From this week, it is now mandatory to use the National Identification Number (NIN) to access government and other services in Nigeria.

The Federal Executive Council (FEC), the highest approving authority in Nigeria, last year, September 12, 2018, approved the new National Digital Identity Ecosystem Strategic Roadmap for the enrolment of Nigerians and legal residents into the National Identity Database (NIDB).

The NIDB is managed by the National Identity Management Commission (NIMC).

The FEC also approved that the usage of the NIN becomes mandatory from January 1, 2019 meaning that citizens are now under obligation to present their NIN to access any government and other service across the country.


The NIN consists of 11 non- intelligible numbers randomly chosen and assigned to an individual at the completion of enrolment into the NIDB. It is used to tie all records about an individual in the database and is also used to establish or verify his/her identity.

All federal government ministries, agencies and departments (MDAs) that take records of personnel/provide services requiring the identification of a person, shall from January 1, 2019 mandatorily demand the NIN from citizens to offer any of such services, said Director-General of NIMC, Mr. Aliyu Aziz in a statement in Abuja.

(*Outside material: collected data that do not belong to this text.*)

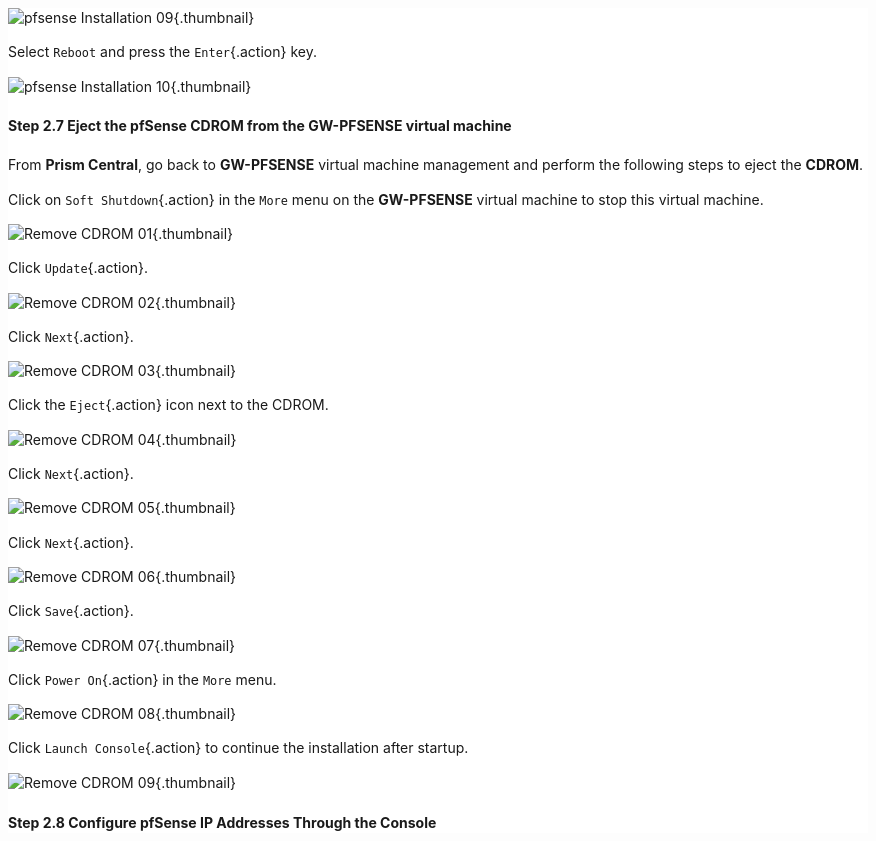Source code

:![pfsense Installation 09](images/03-install-pfsense09.png){.thumbnail}

Select `Reboot` and press the `Enter`{.action} key.

![pfsense Installation 10](images/03-install-pfsense10.png){.thumbnail}

<a name="pfsenseremovecdrom"></a>
#### Step 2.7 Eject the pfSense CDROM from the GW-PFSENSE virtual machine

From **Prism Central**, go back to **GW-PFSENSE** virtual machine management and perform the following steps to eject the **CDROM**.

Click on `Soft Shutdown`{.action} in the `More` menu on the **GW-PFSENSE** virtual machine to stop this virtual machine.

![Remove CDROM 01](images/03-remove-cdrom01.png){.thumbnail}

Click `Update`{.action}.

![Remove CDROM 02](images/03-remove-cdrom02.png){.thumbnail}

Click `Next`{.action}.

![Remove CDROM 03](images/03-remove-cdrom03.png){.thumbnail}

Click the `Eject`{.action} icon next to the CDROM.

![Remove CDROM 04](images/03-remove-cdrom04.png){.thumbnail}

Click `Next`{.action}.

![Remove CDROM 05](images/03-remove-cdrom05.png){.thumbnail}

Click `Next`{.action}.

![Remove CDROM 06](images/03-remove-cdrom06.png){.thumbnail}

Click `Save`{.action}.

![Remove CDROM 07](images/03-remove-cdrom07.png){.thumbnail}

Click `Power On`{.action} in the `More` menu.

![Remove CDROM 08](images/03-remove-cdrom08.png){.thumbnail}

Click `Launch Console`{.action} to continue the installation after startup. 

![Remove CDROM 09](images/03-remove-cdrom09.png){.thumbnail}

<a name="configureippfsense"></a>
#### Step 2.8 Configure pfSense IP Addresses Through the Console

He said citizens need not fear that they will be completely prevented from accessing government and other services as from January 1, 2019 rather citizens without NIN will now be mandatorily registered for NIN before they could access such services. His words:


“The process is simple and shall bring no stress to anyone. When the Federal Executive Council says mandatory usage of the NIN from January 1, 2019, it means that from that date onward, the agencies providing services listed under Section 27 of the NIMC Act and Section 1 of the Mandatory Use of the National Identification Number Regulations 2017 shall demand the NIN from citizens or legal residents before offering them any service.”

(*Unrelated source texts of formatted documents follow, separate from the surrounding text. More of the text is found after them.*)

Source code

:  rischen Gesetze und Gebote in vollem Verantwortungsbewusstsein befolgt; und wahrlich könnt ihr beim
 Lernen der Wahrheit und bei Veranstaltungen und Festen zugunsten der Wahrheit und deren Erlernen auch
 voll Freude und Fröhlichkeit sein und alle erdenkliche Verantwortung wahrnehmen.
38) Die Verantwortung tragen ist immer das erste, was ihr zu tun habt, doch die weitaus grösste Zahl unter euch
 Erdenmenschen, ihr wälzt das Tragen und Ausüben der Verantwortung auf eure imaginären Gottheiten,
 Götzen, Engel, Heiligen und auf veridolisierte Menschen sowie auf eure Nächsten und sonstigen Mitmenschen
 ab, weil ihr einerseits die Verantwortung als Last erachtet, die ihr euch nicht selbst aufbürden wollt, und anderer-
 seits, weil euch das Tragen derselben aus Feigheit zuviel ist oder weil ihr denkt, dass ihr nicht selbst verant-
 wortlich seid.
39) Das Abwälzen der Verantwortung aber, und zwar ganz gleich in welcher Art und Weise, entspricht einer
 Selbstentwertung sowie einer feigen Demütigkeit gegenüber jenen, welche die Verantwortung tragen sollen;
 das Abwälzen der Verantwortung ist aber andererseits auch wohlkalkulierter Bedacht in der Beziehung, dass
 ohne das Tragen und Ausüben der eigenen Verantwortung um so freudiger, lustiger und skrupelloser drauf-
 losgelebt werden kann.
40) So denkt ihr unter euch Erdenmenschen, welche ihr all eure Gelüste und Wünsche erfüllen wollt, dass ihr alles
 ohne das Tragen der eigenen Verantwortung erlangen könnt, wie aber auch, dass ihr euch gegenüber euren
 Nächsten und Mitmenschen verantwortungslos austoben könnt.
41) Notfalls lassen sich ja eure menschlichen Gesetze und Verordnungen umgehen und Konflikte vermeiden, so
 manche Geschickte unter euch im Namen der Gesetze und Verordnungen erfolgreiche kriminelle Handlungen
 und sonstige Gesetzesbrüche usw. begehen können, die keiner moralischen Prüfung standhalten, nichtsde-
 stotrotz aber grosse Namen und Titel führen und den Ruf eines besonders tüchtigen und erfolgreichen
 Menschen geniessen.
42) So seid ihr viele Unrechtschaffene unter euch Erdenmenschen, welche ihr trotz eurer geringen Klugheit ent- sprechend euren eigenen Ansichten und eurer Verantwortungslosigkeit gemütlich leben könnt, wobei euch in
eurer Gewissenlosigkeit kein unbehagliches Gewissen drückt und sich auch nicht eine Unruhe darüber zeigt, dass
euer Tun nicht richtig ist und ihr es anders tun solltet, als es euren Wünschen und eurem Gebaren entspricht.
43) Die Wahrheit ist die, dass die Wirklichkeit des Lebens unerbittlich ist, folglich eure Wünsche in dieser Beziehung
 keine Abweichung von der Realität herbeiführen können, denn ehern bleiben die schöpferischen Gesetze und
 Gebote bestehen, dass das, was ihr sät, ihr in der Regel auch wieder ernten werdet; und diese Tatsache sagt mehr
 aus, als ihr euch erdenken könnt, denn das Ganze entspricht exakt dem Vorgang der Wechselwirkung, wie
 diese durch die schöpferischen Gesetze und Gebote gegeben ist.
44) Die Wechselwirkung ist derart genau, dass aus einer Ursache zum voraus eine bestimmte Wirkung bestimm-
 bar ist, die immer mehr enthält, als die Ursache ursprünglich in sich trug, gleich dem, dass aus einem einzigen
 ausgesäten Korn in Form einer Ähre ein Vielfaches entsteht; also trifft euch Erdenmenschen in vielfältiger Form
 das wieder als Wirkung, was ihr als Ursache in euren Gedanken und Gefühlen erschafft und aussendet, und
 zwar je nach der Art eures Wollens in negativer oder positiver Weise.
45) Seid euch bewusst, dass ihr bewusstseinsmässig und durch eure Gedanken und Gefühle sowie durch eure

Section 27 – (1) of the NIMC Act 2007 states: “As from the date specified in that regard in regulation made by the Commission, the National Identity Number issued to a registered individual must be presented for the following transactions, that is: application for, and issuance of a passport; opening of individual and/or personal bank accounts; purchase of insurance policies; subject to the provisions of the Land Use Act, the purchase, transfer and registration of land by any individual or any transaction connected therewith; such transactions pertaining to individuals as may be prescribed and regulated by the Pension Reform Act, 2004; such transactions specified under the Contributory Health Insurance Scheme; such transactions that have social security implications; all consumer credit transactions; registration of voters and payment of taxes;

And, Section 27 (2) of the Act states: “Any authority or organisation to which a person applies to carry out any transaction listed under sub section (1) of this section shall request such person to produce his Multipurpose Identity Card or National Identification Number.”


Ministries and agencies such as Education, Aviation, Office of the Head of Service of the Federation, Office of the Accountant General of the Federation, National Population Commission, National Independent Electoral Commission, Corporate Affairs Commission, Federal Inland Revenue Service, the Nigerian Communications Commission, National Health Insurance Scheme, Economic and Financial Crimes Commission, Joint Admissions and Matriculation Board, Nigeria Police Force, Security and Exchange Commission among others must request and verify the NIN as already adopted by the Nigeria Inter-Bank Settlement System, Nigeria Immigration Service, Federal Road Safety Commission and the National Pension Commission.

Aziz said from this month, the law now requires that these government establishments or their licensed agents, along with private sector organisations to be licensed by NIMC, may carry out mandatory enrolment or collection of citizens data under the digital identity ecosystem designed to fast-tracking the enrolment process in the national identity system. His words:

“We have a mandate to register all Nigerians and legal residents or at least over 95 per cent of the population within the next three years. It does not necessarily mean that NIMC must have offices or enrolment centres in all nooks and crannies of the country, especially given the current economic situation and realities in our country.

“Instead, in its wisdom the Federal Government approved the new digital identity ecosystem which ensures and mandates all government agencies earlier mentioned and private sector organisations to be licensed by NIMC, to collect citizens’ data using guidelines issued by the NIMC and through secure approved channels of communication send such data to NIMC to generate the NIN.

“This Strategic Roadmap, which is supported by the World Bank, puts Nigeria on the path to becoming one of the leading countries in the World with a verifiable and credible identity system, which is the bedrock for planning, financial management and shrewd budgetary scheme.”

Meanwhile, over 300,000 national identity cards for those who enrolled in 2012 are ready for collection. NIMC Spokesman, Mr. Loveday Ogbonna, said that those concerned should visit the enrolment centres where they registered and pick up their cards, which had since been printed and ready for collection.